◆ Problem:
Which lines in the records below contain the word "čtenáře"? Copy each one out.

◆ Study material:
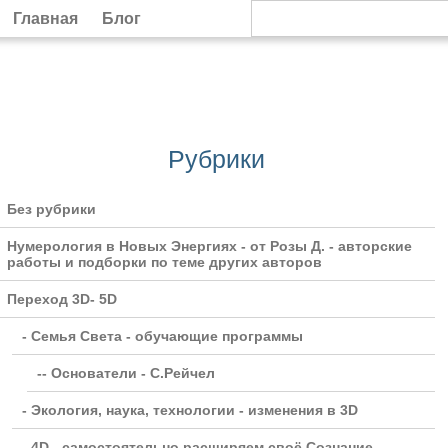
Главная
Блог
Рубрики
Без рубрики
Нумерология в Новых Энергиях - от Розы Д. - авторские
работы и подборки по теме других авторов
Переход 3D- 5D
- Семья Света - обучающие программы
-- Основатели - С.Рейчел
- Экология, наука, технологии - изменения в 3D
- 4D - самостоятельно расширяем своё Сознание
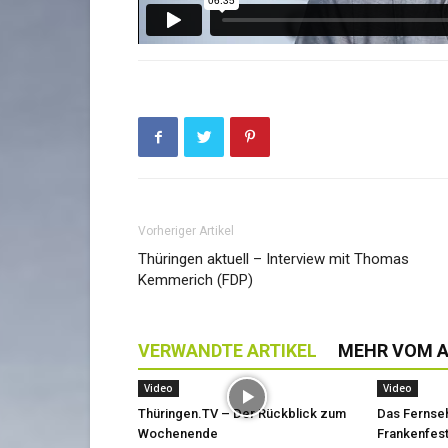
Vorheriger Artikel
Thüringen aktuell – Interview mit Thomas
Kemmerich (FDP)
VERWANDTE ARTIKEL
MEHR VOM 
Video
Video
Thüringen.TV – Der Rückblick zum
Das Fernse
Wochenende
Frankenfest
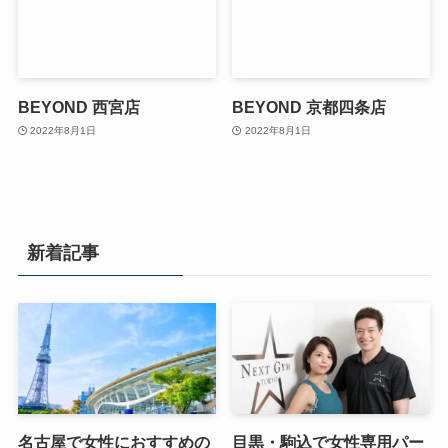
BEYOND 西宮店
BEYOND 京都四条店
2022年8月1日
2022年8月1日
新着記事
名古屋で女性におすすめの
目黒・駒込で女性専用パー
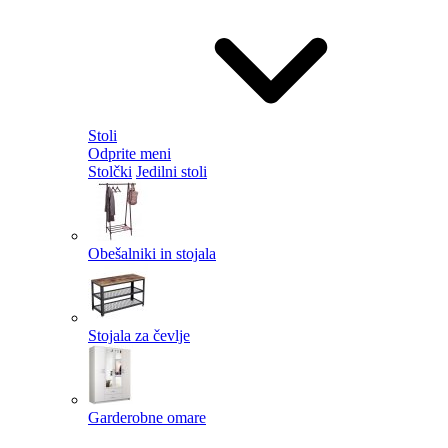
Stoli
Odprite meni
Stolčki
Jedilni stoli
Obešalniki in stojala
Stojala za čevlje
Garderobne omare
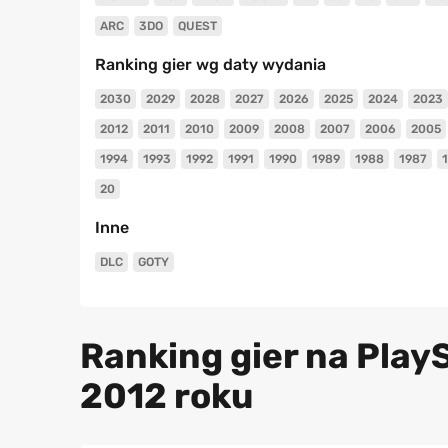
ARC
3DO
QUEST
Ranking gier wg daty wydania
2030
2029
2028
2027
2026
2025
2024
2023
2012
2011
2010
2009
2008
2007
2006
2005
1994
1993
1992
1991
1990
1989
1988
1987
20
Inne
DLC
GOTY
Ranking gier na PlayS
2012 roku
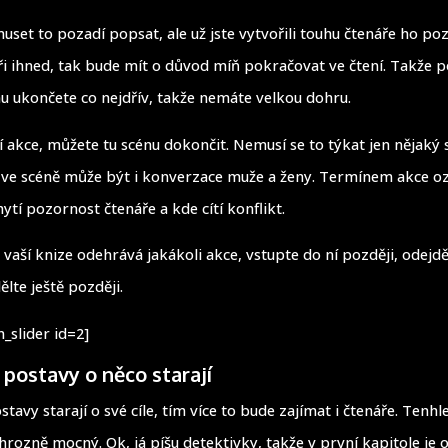
uset to pozadí popsat, ale už jste vytvořili touhu čtenáře ho po
íři ihned, tak bude mít o důvod míň pokračovat ve čtení. Takže 
nu ukončete co nejdřív, takže nemáte velkou dohru.
í akce, můžete tu scénu dokončit. Nemusí se to týkat jen nějaký
 ve scéně může být i konverzace muže a ženy. Termínem akce 
hytí pozornost čtenáře a kde cítí konflikt.
e vaší knize odehrává jakákoli akce, vstupte do ní později, odejdě
ělte ještě později.
_slider id=2]
 postavy o něco starají
stavy starají o své cíle, tím více to bude zajímat i čtenáře. Tenhl
hrozně mocný. Ok, já píšu detektivky, takže v první kapitole je 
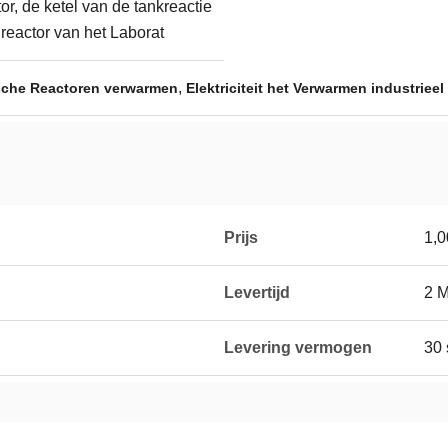
r, de ketel van de tankreactie
e reactor van het Laborat
,
mische Reactoren verwarmen
Elektriciteit het Verwarmen industrieel
Prijs
1,
g
Levertijd
2 
Levering vermogen
30 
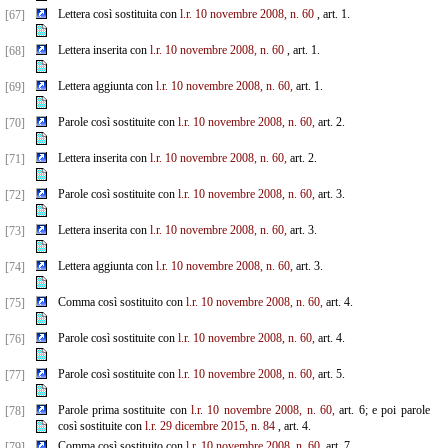
Lettera così sostituita con
l.r. 10 novembre 2008, n. 60
, art. 1.
[67]
Lettera inserita con
l.r. 10 novembre 2008, n. 60
, art. 1.
[68]
Lettera aggiunta con
l.r. 10 novembre 2008, n. 60,
art. 1.
[69]
Parole così sostituite con
l.r. 10 novembre 2008, n. 60,
art. 2.
[70]
Lettera inserita con
l.r. 10 novembre 2008, n. 60,
art. 2.
[71]
Parole così sostituite con
l.r. 10 novembre 2008, n. 60,
art. 3.
[72]
Lettera inserita con
l.r. 10 novembre 2008, n. 60,
art. 3.
[73]
Lettera aggiunta con
l.r. 10 novembre 2008, n. 60,
art. 3.
[74]
Comma così sostituito con
l.r. 10 novembre 2008, n. 60,
art. 4.
[75]
Parole così sostituite con
l.r. 10 novembre 2008, n. 60,
art. 4.
[76]
Parole così sostituite con
l.r. 10 novembre 2008, n. 60,
art. 5.
[77]
Parole prima sostituite con
l.r. 10 novembre 2008, n. 60,
art. 6; e poi parole
[78]
così sostituite con
l.r. 29
dicembre 2015, n. 84
, art. 4.
Comma così sostituito con
l.r. 10 novembre 2008, n. 60,
art. 7.
[79]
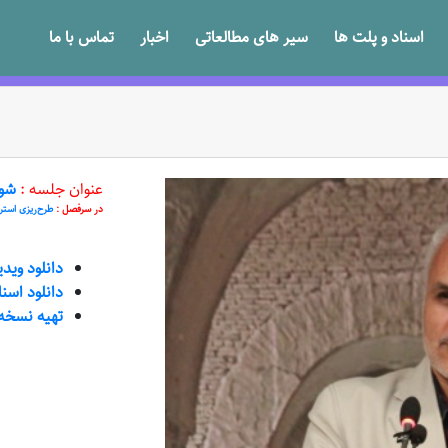
اسناد و پلت ها
سیر های مطالعاتی
اخبار
تماس با ما
عنوان جلسه :
شورش 
در سرفصل :
طرح‌ریزی استر
دانلود وید
دانلود اسن
تهیه نسخه VD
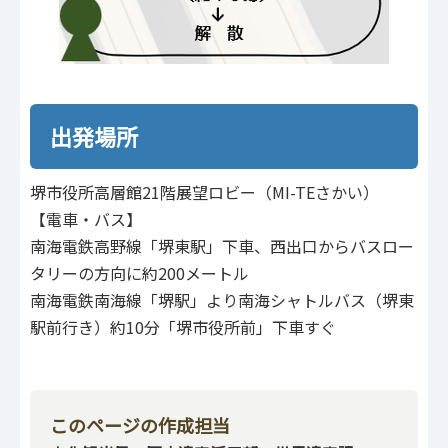
出発場所
堺市役所高層館21階展望ロビー（MI-TEさかい）
【電車・バス】
南海電鉄高野線「堺東駅」下車、西出口からバスロー
タリーの方向に約200メートル
南海電鉄南海線「堺駅」より南海シャトルバス（堺東
駅前行き）約10分「堺市役所前」下車すぐ
このページの作成担当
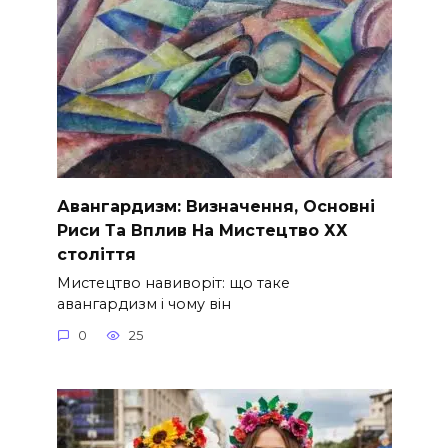
Авангардизм: Визначення, Основні
Риси Та Вплив На Мистецтво ХХ
століття
Мистецтво навиворіт: що таке
авангардизм і чому він
0
25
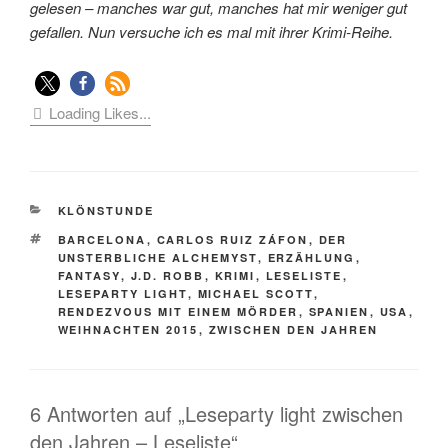
gelesen – manches war gut, manches hat mir weniger gut
gefallen. Nun versuche ich es mal mit ihrer Krimi-Reihe.
Loading Likes...
KATEGORIEN
KLÖNSTUNDE
SCHLAGWÖRTER
BARCELONA
,
CARLOS RUIZ ZÁFON
,
DER
UNSTERBLICHE ALCHEMYST
,
ERZÄHLUNG
,
FANTASY
,
J.D. ROBB
,
KRIMI
,
LESELISTE
,
LESEPARTY LIGHT
,
MICHAEL SCOTT
,
RENDEZVOUS MIT EINEM MÖRDER
,
SPANIEN
,
USA
,
WEIHNACHTEN 2015
,
ZWISCHEN DEN JAHREN
6 Antworten auf „Leseparty light zwischen
den Jahren – Leseliste“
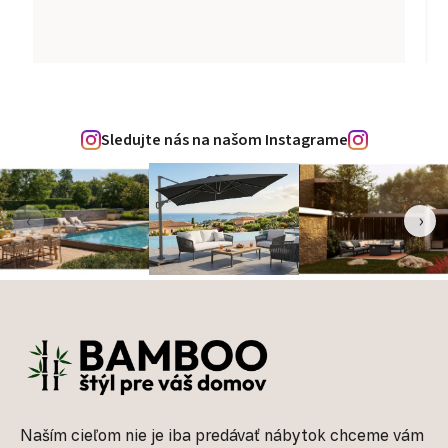
Sledujte nás na našom Instagrame
‹
›
Zápätie
Naším cieľom nie je iba predávať nábytok chceme vám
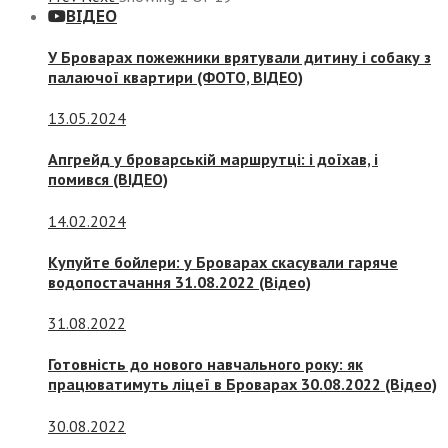
ВІДЕО
У Броварах пожежники врятували дитину і собаку з
палаючої квартири (ФОТО, ВІДЕО)
13.05.2024
Апгрейд у броварській маршрутці: і доїхав, і
помився (ВІДЕО)
14.02.2024
Купуйте бойлери: у Броварах скасували гаряче
водопостачання 31.08.2022 (Відео)
31.08.2022
Готовність до нового навчального року: як
працюватимуть ліцеї в Броварах 30.08.2022 (Відео)
30.08.2022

◆ Written response:
uset to pozadí popsat, ale už jste vytvořili touhu čtenáře ho po
hytí pozornost čtenáře a kde cítí konflikt.
stavy starají o své cíle, tím více to bude zajímat i čtenáře. Tenhl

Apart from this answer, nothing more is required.